Maria da Conceição, na sua casa em Irajá, mostra os arranjos de flores que confecciona para complementar a renda — Foto: Arquivo pessoal

Maria da Conceição, na sua casa em Irajá, mostra os arranjos de flores que confecciona para complementar a renda — Foto: Arquivo pessoal

Com a perda de renda e a gravidez da primeira filha, hoje com dois anos de idade, ela depende do auxílio do governo, cujo benefício foi reduzido para R$ 400 no final de 2021. Há cinco meses passou a trabalhar com artesanato para conseguir fechar as contas no fim do mês, mas um acidente levou à perda de parte dos movimentos das mãos. Com uma renda informal que não ultrapassa R$ 800, Maria se queixa de não conseguir dar entrada no INSS por ter o auxílio doença negado já que, na época, o acidente aconteceu no Maranhão e o benefício foi solicitado no Rio:

— É difícil ter que sobreviver com o mínimo. Eu trabalho por encomenda e quando não tem pedido eu fico dependendo do auxílio. Minha filha tem dois anos e eu tento não deixar faltar nada para ela. Perdi parte do movimento das mãos, isso dificulta que eu volte a trabalhar como antes. E com tudo muito caro, não tá sendo fácil vender meus artesanatos já que os produtos que eu uso para fazer uma peça estão caros — lamenta.

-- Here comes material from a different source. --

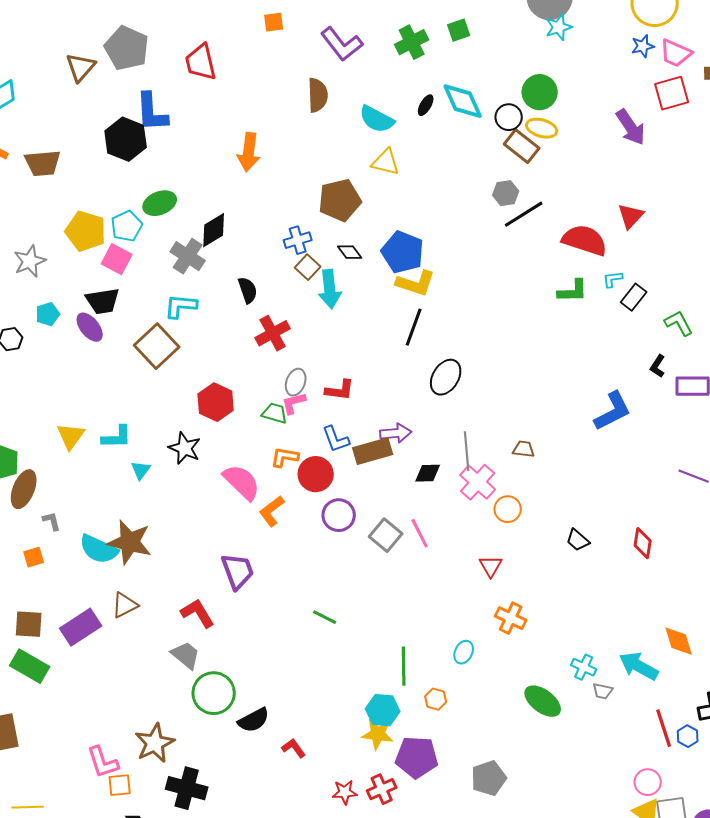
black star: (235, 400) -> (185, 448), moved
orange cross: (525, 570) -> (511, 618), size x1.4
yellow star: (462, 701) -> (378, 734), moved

Menos recursos para as famílias

Considerando a massa de rendimento mensal real domiciliar per capita – medida que mede a circulação de recursos na economia ao somar a remuneração do trabalho, aposentadoria, bolsas e programas sociais pagos pelo governo -, houve uma queda de 6,2% em 2021 (R$ 287,7 bilhões) em comparação com 2020 (quando a massa totalizou R$ 306,9 bilhões). Isso significa dizer as famílias amargaram uma perda de R$ 30,56 bilhões no período, atingindo seu segundo menor valor, desde 2012 (R$ 279,9 bilhões).

Segundo a pesquisa, os 10% com os menores rendimentos da população tinham apenas 0,7% da massa de renda, enquanto o grupo dos 10% mais ricos concentravam 42,7% do total.